Когда Джудит с Доркас приехали навестить ее — и привезли ей корзину яблок и корзину сыра, — Джудит нахмурилась, увидев старую колыбель. Но ее лицо сразу смягчилось и озарилось улыбкой, как только она взяла на руки свою первую внучку. Хонор сидела, выпрямив спину и сцепив руки, и боролась с желанием выхватить дочку из рук свекрови. Малышка размахивала крошечными ручонками и вертела головой в поисках маминой груди.
Хонор вздохнула свободнее, когда Доркас взяла ее дочь. Она наблюдала за тем, как Доркас качает Камфет на руках, и удивлялась про себя. Она ни разу не видела свою невестку такой довольной.
— В Фейсуэлле поселилась новая семья, — сообщила Доркас. — Из Пенсильвании. У них тоже молочная ферма.

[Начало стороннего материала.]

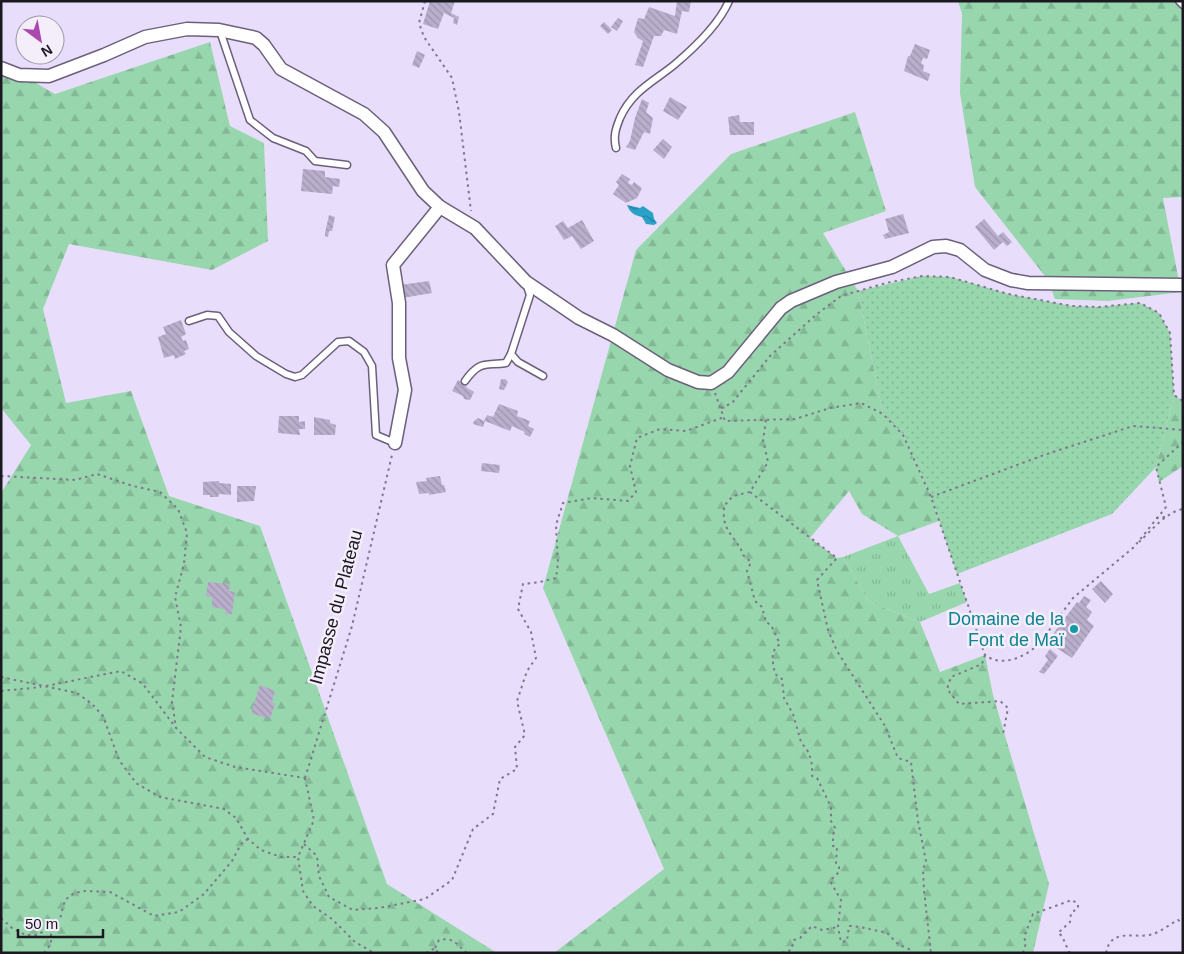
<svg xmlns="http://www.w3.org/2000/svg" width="1184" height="954" viewBox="0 0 1184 954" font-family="Arial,sans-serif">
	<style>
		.grass { fill: url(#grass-dots) }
		.forest { fill: url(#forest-firs) }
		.park { fill: url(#park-tufts) }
		.water { fill: url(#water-waves) }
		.building { fill: url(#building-back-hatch) }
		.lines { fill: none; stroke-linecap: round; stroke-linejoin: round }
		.lane-casing { stroke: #6b607b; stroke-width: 9 }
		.street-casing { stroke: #6b607b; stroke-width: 15 }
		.path { stroke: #7f778b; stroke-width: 2; stroke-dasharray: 2.5 4; stroke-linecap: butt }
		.lane { stroke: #fff; stroke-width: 6 }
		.street { stroke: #fff; stroke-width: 12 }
		.culture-dot { fill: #0f9aa8; stroke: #f3eefa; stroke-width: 2 }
		.labels { text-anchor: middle; stroke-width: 5; stroke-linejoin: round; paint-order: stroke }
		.street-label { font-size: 18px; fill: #1c1822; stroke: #f3eefa }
		.culture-label { font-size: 18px; fill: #0d838f; stroke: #f3eefa; text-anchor: end }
	</style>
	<defs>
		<pattern id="grass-dots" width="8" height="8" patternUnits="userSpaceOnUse" patternTransform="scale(1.25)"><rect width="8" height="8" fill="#98d7ad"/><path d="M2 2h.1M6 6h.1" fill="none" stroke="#82b895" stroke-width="1.8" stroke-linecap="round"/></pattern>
		<pattern id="forest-firs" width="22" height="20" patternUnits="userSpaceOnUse" patternTransform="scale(1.25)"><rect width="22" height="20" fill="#98d7ad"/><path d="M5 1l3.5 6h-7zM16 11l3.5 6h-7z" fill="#82b895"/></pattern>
		<pattern id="park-tufts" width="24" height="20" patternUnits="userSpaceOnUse" patternTransform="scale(1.25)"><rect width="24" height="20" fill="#98d7ad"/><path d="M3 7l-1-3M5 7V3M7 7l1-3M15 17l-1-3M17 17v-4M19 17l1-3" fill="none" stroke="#82b895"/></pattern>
		<pattern id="water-waves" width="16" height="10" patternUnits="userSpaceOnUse" patternTransform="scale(1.25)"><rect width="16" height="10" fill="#2aa1c7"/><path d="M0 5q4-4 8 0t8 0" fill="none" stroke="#2382a1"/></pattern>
		<pattern id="building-back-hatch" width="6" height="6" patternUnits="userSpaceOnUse" patternTransform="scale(1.25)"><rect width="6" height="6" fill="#b9aecb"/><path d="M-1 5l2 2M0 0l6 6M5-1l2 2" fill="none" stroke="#9e95ae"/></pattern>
	</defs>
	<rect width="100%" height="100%" fill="#e9ddfc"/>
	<path class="grass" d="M922,276L950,277L1008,294L1072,306L1099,307L1140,303L1159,313L1170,333L1174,395L1156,467L1112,514L957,574L931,497L903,435L883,414L858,291Z"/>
	<g class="forest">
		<path d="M958,1H1183V197L1163,198L1181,292L1108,301L1055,299L1048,280L975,187L960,93L962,14Z"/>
		<path d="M210,42L230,126L264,143L268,241L212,270L69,244L43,309L66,403L131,391L169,496L260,526L387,884L497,953H1V493L31,445L1,408V63L55,94Z"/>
		<path d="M855,112L886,211L823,233L858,291L883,414L903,435L931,497L939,521L898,536L862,514L849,491L810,538L837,558L843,557L869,602L920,622L940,672L985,655L993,695L1049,884L1033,953H554L664,869L543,588L636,250L731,154Z"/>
		<path d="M1174,395L1183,401V466L1159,482L1156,467Z"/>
	</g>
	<path class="park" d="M898,536L929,594L960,583L967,602L920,622L869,602L843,557Z"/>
	<path class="water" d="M627,205L640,208L643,206L653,213L654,219L657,223L654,225L646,224L642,217C634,215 630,213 627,205Z"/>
	<g class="building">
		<path d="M430,1H455L451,13L459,17L457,25L453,23L454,18L444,13L438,29L423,24Z"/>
		<path d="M677,1H691L689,12L682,11L677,34L664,30L661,36H654L643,67L635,65L643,41L638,38L634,32L638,18L644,19L649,7L675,16Z"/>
		<path d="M618,18L623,21L617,31L611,27Z"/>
		<path d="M604,22L612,30L608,34L600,26Z"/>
		<path d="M915,44L930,50L927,59L923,58L921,63L924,65L923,71L930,74L928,81L904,71L908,56H910Z"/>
		<path d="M417,51L425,55L419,68L412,65Z"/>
		<path d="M670,97L687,107L678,120L663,111Z"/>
		<path d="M642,99L649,103L646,112L653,118L650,134L644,132L635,150L626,147L630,141L635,118Z"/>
		<path d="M739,115L740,122H754V135H730L728,117Z"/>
		<path d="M663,139L672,147L664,159L653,150Z"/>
		<path d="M303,169L325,171V177L340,179L339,187L333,186L332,194L301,191Z"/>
		<path d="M622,174L630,179L628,183L632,185L634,182L642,188L637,198L626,203L613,194L619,185L616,182Z"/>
		<path d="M903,214L909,233L885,239L883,235L889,232L885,219Z"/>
		<path d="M329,215L335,217L332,231H329L328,237L325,236V233Z"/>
		<path d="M984,219L998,236L1003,232L1012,242L1007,246L1003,242L994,250L975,227Z"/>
		<path d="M582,220L594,241L581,249L572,236L564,240L555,226L563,221L568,228Z"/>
		<path d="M429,281L432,293L402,298L400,285Z"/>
		<path d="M181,320L186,334L181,337L183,341L186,340L189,349L184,351L186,354L175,359L174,355L164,358L158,337L166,334L163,327Z"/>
		<path d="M501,379H505L508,382L504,390L499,389Z"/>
		<path d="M458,380L467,385L466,387L474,392L470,400L464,399L463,396L452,391Z"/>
		<path d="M499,404L518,411L517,416L530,421L528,426L534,429L530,437L524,434L525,432L512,426L510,431L485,421L483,427L473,424L474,421L478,418L484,421L487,415L493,417Z"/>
		<path d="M279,416H299V422L305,421V429H299L300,435L278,433Z"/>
		<path d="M314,417L330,420V423L336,425L335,435H314Z"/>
		<path d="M482,463L500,465L499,473L481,471Z"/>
		<path d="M440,476L442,485H444L446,492L429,495V493L419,494L416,482L427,481L426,478Z"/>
		<path d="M219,481V483L231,484V495L219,494L218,497H210V495H203V482Z"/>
		<path d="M237,486H256L254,501L237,502Z"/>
		<path d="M1101,581L1113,594L1105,603L1092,589Z"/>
		<path d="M208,582L230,584L229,591L235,592L232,614H225V609L212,607V597L206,596Z"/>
		<path d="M1084,596L1091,600L1086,607L1092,612L1087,620L1094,626L1072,658L1047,642L1077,602L1079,603Z"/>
		<path d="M1050,649L1058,656L1044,674L1039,672L1048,660L1045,656Z"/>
		<path d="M260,685L275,691L272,702L275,704L270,719L251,713Z"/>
	</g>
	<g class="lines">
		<g class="lane-casing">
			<g id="lane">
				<path d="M1179,1L1183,5"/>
				<path d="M220,31L250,120L273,138L306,151L315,161L347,165"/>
				<path d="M616,148C613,136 616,128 620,118C632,91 653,82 674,65C693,49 719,24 729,1"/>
				<path d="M527,286L530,295L511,354L518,362L543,376"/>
				<path d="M189,321L207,315L218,316L229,332L256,356L286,374L295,377L302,375L338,342L349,341L364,352L372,366L376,435L395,443"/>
				<path d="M465,381C480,360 485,366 506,363L511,354"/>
			</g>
		</g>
		<g class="street-casing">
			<g id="street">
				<path d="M1,68L19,75L49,76L104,55L145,37L187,29L219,30L256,38L264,45L281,69L364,114L384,132L423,191L440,207L475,228L526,282L579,318L613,335L668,370L698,382L711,383L728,372L781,308L791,301L836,282L892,267L933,247L946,246L960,250L985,270L1011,280L1028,283L1183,285"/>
				<path d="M395,443L405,390L399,358V303L393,265L440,207"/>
			</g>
		</g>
		<g class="path">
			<path d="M425,1L419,23L424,37L452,78L459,112L471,211"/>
			<path d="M715,393L725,421L795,419L830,408L861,403L883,414L903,435L931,497L985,655C1002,668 1025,657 1039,644L1073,598L1134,547L1166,507L1156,467L1183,442"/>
			<path d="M721,408L732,403L770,356L817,314L841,296L886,283L922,276L950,277L1008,294L1072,306L1099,307L1140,303L1159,313L1170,333L1174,395L1183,401"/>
			<path d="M766,420L763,440L768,462L750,492L733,496L724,506C724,511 723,518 725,523C728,535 740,543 743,555L751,562L747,571L755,601L762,607L766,622L771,625L780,644C769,652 773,662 775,674L782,679L784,698L793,714L801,742L809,753L812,765V776L817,778L831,807V821L835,828L833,835V846L837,847L836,864L839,867V872L830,881L841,900L838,927L841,942L847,941L849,926C862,926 873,931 886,932L899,945L909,949L911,953"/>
			<path d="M1,476L75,480L97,474L133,486L160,492L178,509L187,533L184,564L175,597L181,627L172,702L176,728"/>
			<path d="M750,492L837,558L817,580L828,630L837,651L885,726L898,758L911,762L918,821L926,861L923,870L924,890L931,953"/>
			<path d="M931,497L1044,455L1133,426L1183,430"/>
			<path d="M1156,518L1166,517"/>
			<path d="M1139,542C1151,531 1166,512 1183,509"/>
			<path d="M985,655L982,664L951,677L947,689L959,704L1000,701L1008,708L1003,734"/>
			<path d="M1,677L77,693L92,704L103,716L119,760L136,783L160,797L224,809L236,818L248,839L261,850L281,857H298"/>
			<path d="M46,686L121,671L143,684L176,728L205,757L235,767L305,778"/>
			<path d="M1,691L41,687"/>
			<path d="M305,778L352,626L392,455"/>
			<path d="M305,778L314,820L298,857L303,891L313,906L332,919L355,942L374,953"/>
			<path d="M304,844L317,856L319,876L329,897L353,910L379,908L425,899L452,880L473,829L493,814L500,779L517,769L515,747L525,735L517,701L527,671L536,658L531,632L518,609L523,584L540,582L556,578L558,563L556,525L563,503L592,498L628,501L636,492L630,466L637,438L660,429L686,431L724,417"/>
			<path d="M1,918L13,929L26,935H37L51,927L60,919L65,900L74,893L85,891L110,892L154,916L179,912L204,894L232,861L241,844L248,839"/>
			<path d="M435,948L439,940C454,937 456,944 467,953"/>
			<path d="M44,953L51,944V927"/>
			<path d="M426,953L435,948L438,953"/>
			<path d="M782,953L791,950L794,940L800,938L812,926L822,930L838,927"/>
			<path d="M1023,953L1026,943L1024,937L1033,914L1072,900L1078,904V908L1071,913L1070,922L1058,933L1062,936L1069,952L1071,953"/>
			<path d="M1106,953C1111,926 1137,940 1153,934C1162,931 1170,924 1178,920L1183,923"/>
		</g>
		<use href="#lane" class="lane"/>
		<use href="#street" class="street"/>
	</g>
	<circle class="culture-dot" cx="1074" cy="629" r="5"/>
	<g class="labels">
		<g class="street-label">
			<text transform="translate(336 607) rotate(-75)" y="6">Impasse du Plateau</text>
		</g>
		<g class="culture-label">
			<text x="1064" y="625">Domaine de la<tspan x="1064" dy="21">Font de Maï</tspan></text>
		</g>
	</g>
	<rect width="1184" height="954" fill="none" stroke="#1c1822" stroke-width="5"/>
	<g transform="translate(40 40) rotate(148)"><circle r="24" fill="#f3eefa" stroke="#9d98a4"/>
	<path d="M0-4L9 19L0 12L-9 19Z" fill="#ab48ae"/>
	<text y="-8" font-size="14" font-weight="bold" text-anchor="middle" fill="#1c1822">N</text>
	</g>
	<path d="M18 929v8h85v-8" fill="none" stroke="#1c1822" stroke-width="2.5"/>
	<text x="25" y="929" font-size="15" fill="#1c1822" stroke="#f3eefa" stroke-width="4" paint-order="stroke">50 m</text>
</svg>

— Такие неугомонные! — Джудит сердито поджала губы. — Даже на собраниях им не сидится спокойно. А отец говорит, словно проповеди произносит.
Они расположились в крошечной кухне в дальнем углу магазина, и Хонор не раз ловила на себе удивленные взгляды покупательниц, которые не стеснялись рассматривать трех женщин-квакерш в скромных платьях, неуместных среди ярких перьев и красочных тканей. Камфет расплакалась, и Хонор забрала дочь у Доркас.
Вечером, когда Джудит и Доркас уехали, а малышка спала в колыбельке, Хонор и Белл принялись за шитье. Хонор пришивала кроличий мех к зеленому зимнему капору, а Белл трудилась над серым капором с подкладкой из голубого шелка.
— А сколько лет Доркас? — спросила Белл, придирчиво разглядывая капор у себя в руках. — Не пойму, перекошен тут край или нет.
— Нет. Она моя ровесница.
— Все-таки перекошен. Черт. — Белл принялась распарывать шов. — Как ты думаешь, почему она заговорила о новой семье в Фейсуэлле?
— Люди часто произносят слова, чтобы не молчать.
— Нет, моя милая, она их не просто так произнесла. Ты ничего не заметила, потому что тряслась над ребенком, но Доркас, когда говорила об этих людях, как-то уж слишком мечтательно улыбалась. А у твоей свекрови был такой вид, словно она съела кислое яблоко.
Хонор перестала шить и посмотрела на нее, ожидая объяснений.
— Все к тому, что Доркас скоро выскочит замуж, — сказала Белл.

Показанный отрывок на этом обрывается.